BY KENT DARR, Senior Staff Writer, Business Record
Friday, September 14, 2018 6:00 AM
A couple of weeks ago, when it was little more than a rumor that Younkers and all of the other brands under the house of Bon-Ton would be reborn out of liquidation, retail specialist Laura Rowley did some speculating on what form that retail operation might take.
Online retail was a possibility — though she was quick to point out that retail at street level has strong vital signs. What caught my attention was her suggestion that many of the large spaces left vacant by bankrupt retailers, such as Younkers, could be replaced by online operations that could have a brick-and-mortar store with room left over for storage or warehouse space.
Such a setup would allow them to close the last mile in the delivery chain. Rowley and other retail specialists — Greater Des Moines developer Richard Hurd comes immediately to mind — point out that the delivery of goods ordered online is an inefficient process.
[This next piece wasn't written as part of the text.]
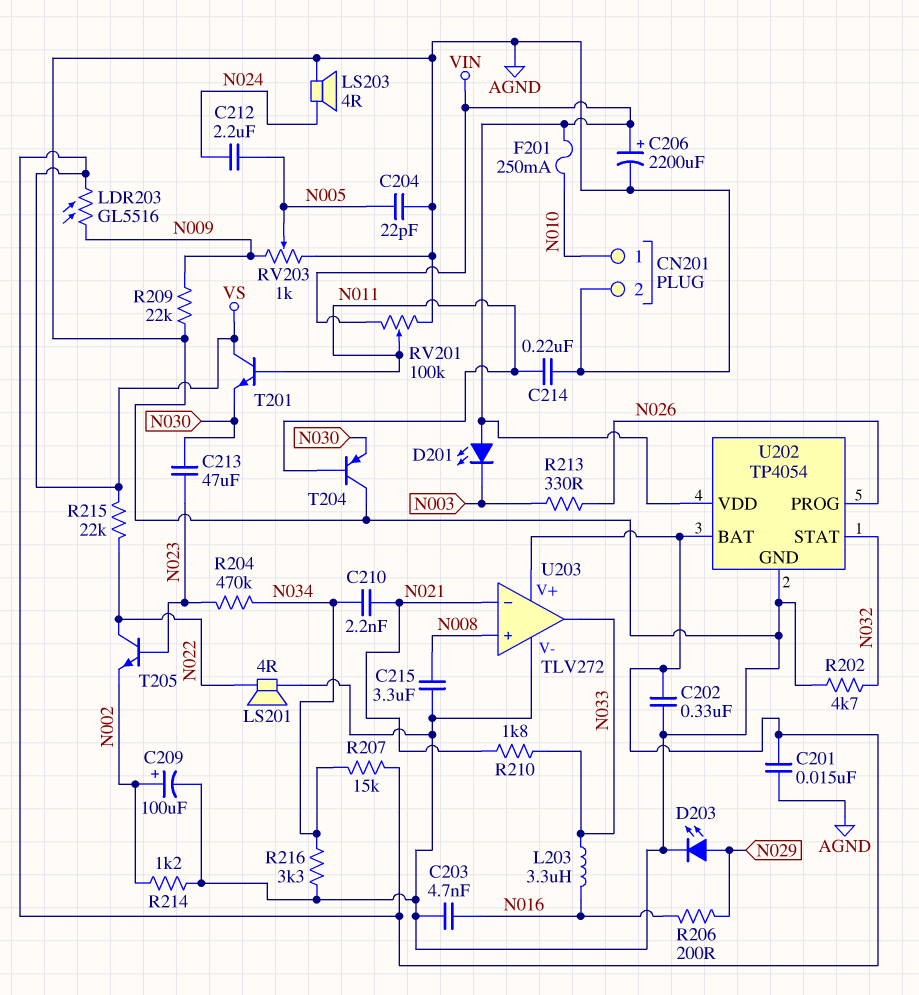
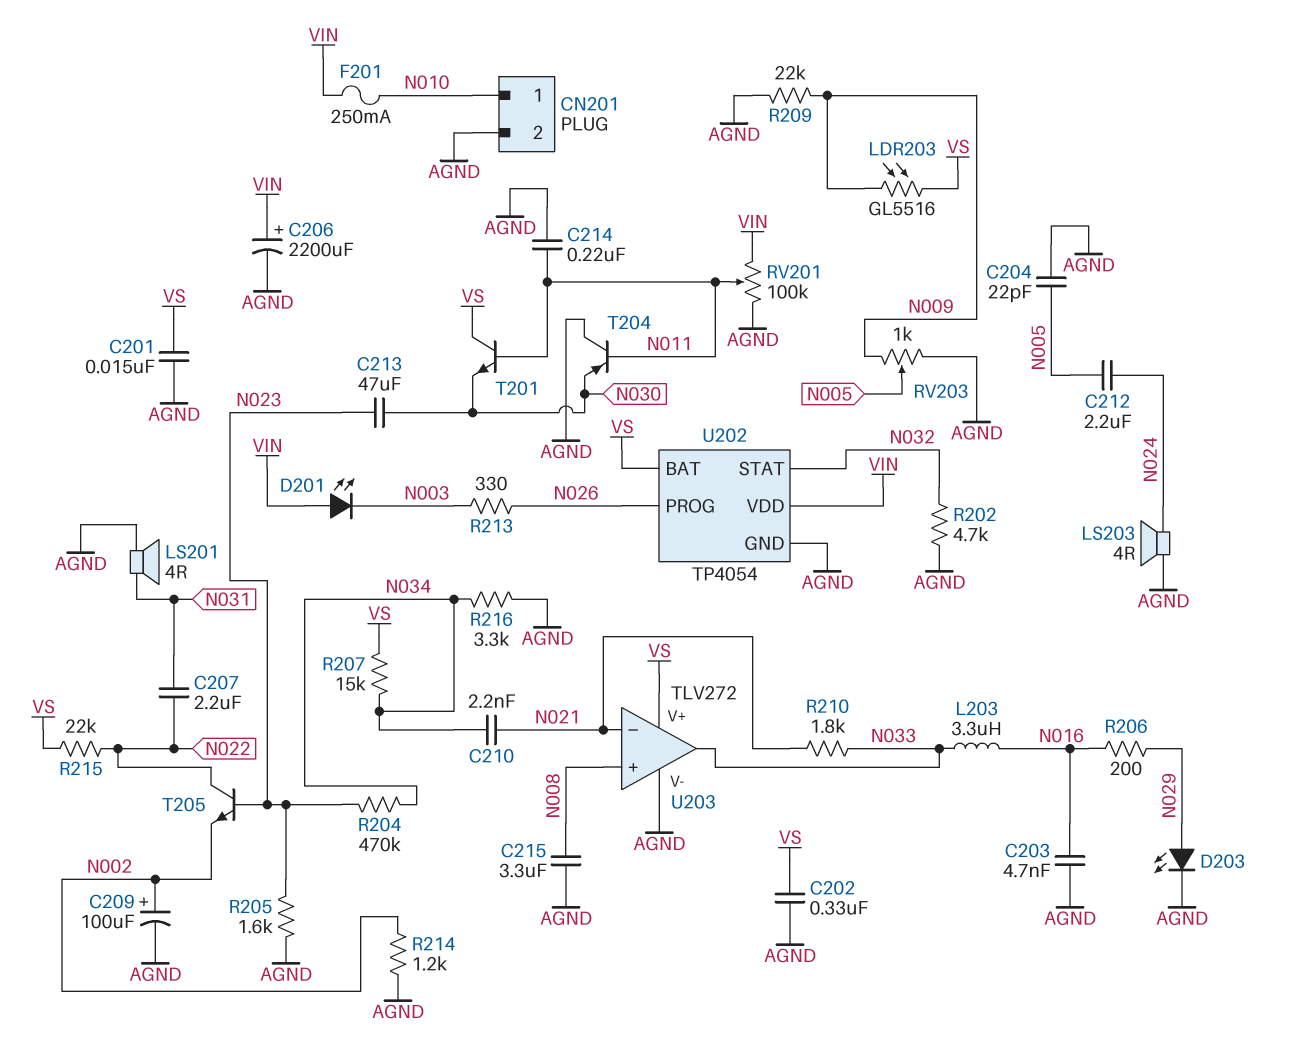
C207: none -> 2.2uF (N022, N031)
LS201: speaker 4R (AGND, N022) -> speaker 4R (AGND, N031)
R205: none -> 1.6k (AGND, N023)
A big reason Amazon bought Whole Foods was to close that gap, she said.
A few days later, news broke that an Indiana company planned to buy the Bon-Ton operations, with most sales occurring online. Under that scenario, a brick-and-mortar presence could be a possibility.
Rowley also talked a lot during an interview prior to speaking at an event sponsored by the Greater Des Moines Partnership about experiential retail. It is important to millennials, she said, who spend so much time with their smartphones that they need to add some excitement to their lives, even if they’re just shopping for a T-shirt.
The local example that stands out is Mainframe Studios, the nonprofit operation that provides inexpensive studio space to a range of artists.
Mainframe has an open house every month that involves a community event — Rowley attended a yoga class — that leaves time for browsing the studios.
“It was really smart,” she said. “You have fitness activities and social activities and entertainment, and then you mix retail in with that.”
We expect a lot, maybe too much, out of retailers, Rowley said.
“I think it’s a big ask of retailers because retail is incredibly hard,” she said. “You have to work your supply chain just right to have your product in the right place, and now you have to be like Ringling Brothers Barnum and Bailey Circus.”